Going along the outside of the choir, the Tato led Gabriel to the front opposite the door del Perdon. Under the great medallion, which serves as a back to the Mount Tabor, the work of Berruguete, opens the little chapel of the Virgin of the Star. “Look well at that image, uncle. Is there another like it in all the world? She is a courtezan, a siren who would drive men mad if she only fluttered her eyelids.”
For Gabriel this was no new discovery; from his childhood he had known that beautiful and sensual figure, with its worldly smile, its rounded outlines, and its eyes with their expression of wanton gaiety as though she were just going to dance.
The child in her arms was also laughing and placing his hand on the bosom of the beautiful woman, as though he intended to tear the covering from her breast. The image of painted stone, stuffed and gilt, wore a blue mantle strewn with stars, from whence its name.
“Even you, who have read so much, uncle, may possibly not know the history of this chapel, which is far more ancient than the Cathedral. The woolstaplers, carders, and weavers of Toledo had their patroness here long before the church was built, and they only gave up their right to the ground on the condition that they should be entire masters of the chapel, and do in it whatever they pleased and in all this piece of the Cathedral as far as those nearest pillars. Oh! the trouble this wrought! On the days they held their feasts to the Virgin they never paid any heed to the canons in the choir, and they greatly disturbed all the offices with ’rabeles,’[1] lutes and disorderly songs. If the canons begged them to be silent, they replied that it was they in the choir who ought to keep silence, considering that they were in their own chapel, which was far more ancient than the Cathedral. Did you know this, uncle?”

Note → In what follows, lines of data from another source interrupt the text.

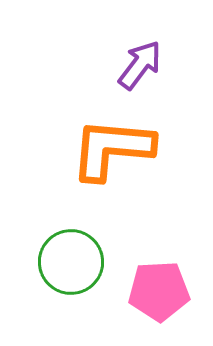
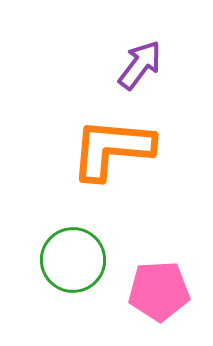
green circle: moved 2 px right, 2 px up
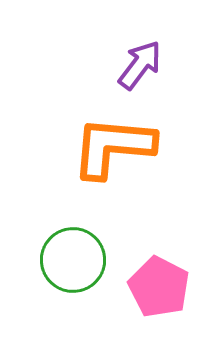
orange L-shape: moved 1 px right, 2 px up
pink pentagon: moved 4 px up; rotated 30 degrees clockwise
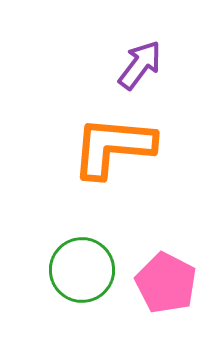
green circle: moved 9 px right, 10 px down
pink pentagon: moved 7 px right, 4 px up
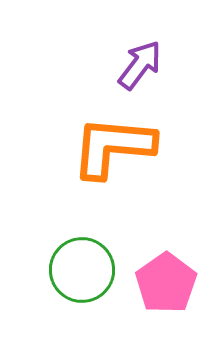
pink pentagon: rotated 10 degrees clockwise
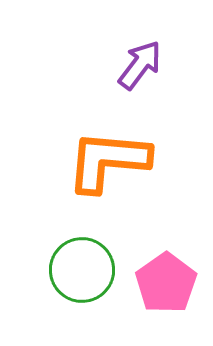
orange L-shape: moved 5 px left, 14 px down
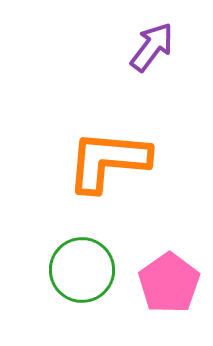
purple arrow: moved 12 px right, 18 px up
pink pentagon: moved 3 px right
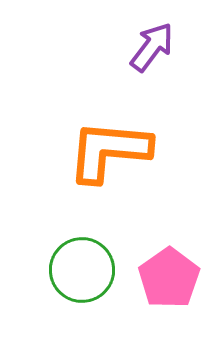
orange L-shape: moved 1 px right, 10 px up
pink pentagon: moved 5 px up
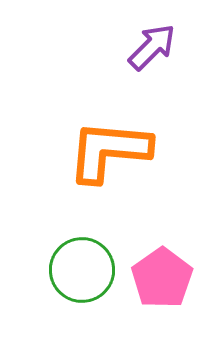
purple arrow: rotated 8 degrees clockwise
pink pentagon: moved 7 px left
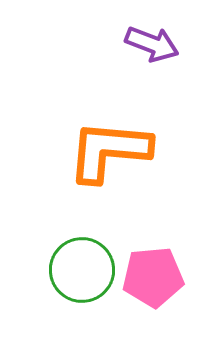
purple arrow: moved 3 px up; rotated 66 degrees clockwise
pink pentagon: moved 9 px left, 1 px up; rotated 30 degrees clockwise
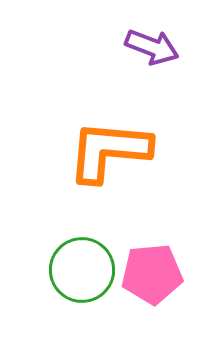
purple arrow: moved 3 px down
pink pentagon: moved 1 px left, 3 px up
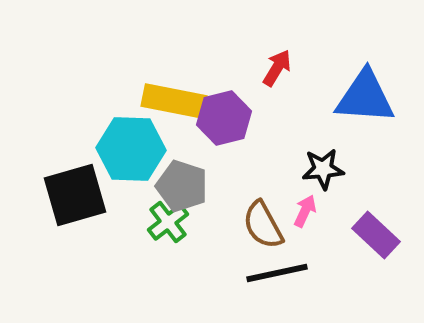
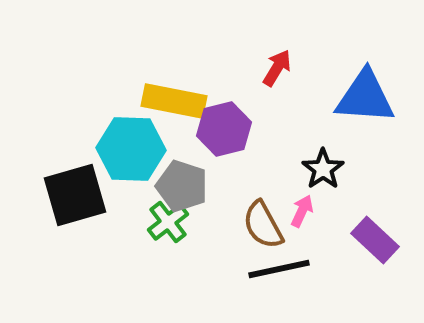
purple hexagon: moved 11 px down
black star: rotated 30 degrees counterclockwise
pink arrow: moved 3 px left
purple rectangle: moved 1 px left, 5 px down
black line: moved 2 px right, 4 px up
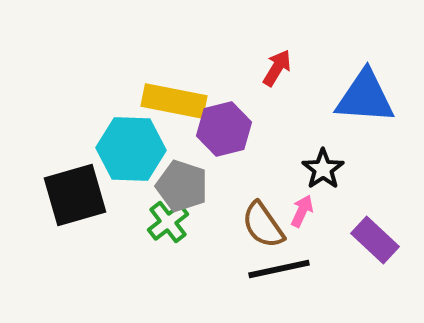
brown semicircle: rotated 6 degrees counterclockwise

[Footnote 1: An ancient instrument with three strings, played with a bow.]
“Yes, I remember it now. The Archbishop Valero Loza brought a suit against them at the beginning of the eighteenth century; you can see his tomb at the foot of the altar. He lost his suit, and died from disappointment. He desired to be buried in that place, so that the insolent wool merchants should trample on him in death, even as they had vanquished him in his lifetime. The haughtiness of these ecclesiastical princes drove them to the proudest humility. But is this all you wished to show me?”
“You shall see better things than this. Let us say good-bye to the Virgin. But do look at her! What a face! What alluring eyes! The beautiful woman! I spend hours looking at her; she is my sweetheart. Oh! the many nights I have dreamt of her.”
They walked on a little towards the great doorway of the Cathedral, so as to obtain a better view of the exterior face of the choir. Above the three hollows or chapels that pierce it runs a frieze of ancient relievos, the work of some obscure mediaeval artist. Gabriel recognised these coarse sculptures as being contemporaneous with the Puerta del Reloj, and by far the most ancient work in the Cathedral.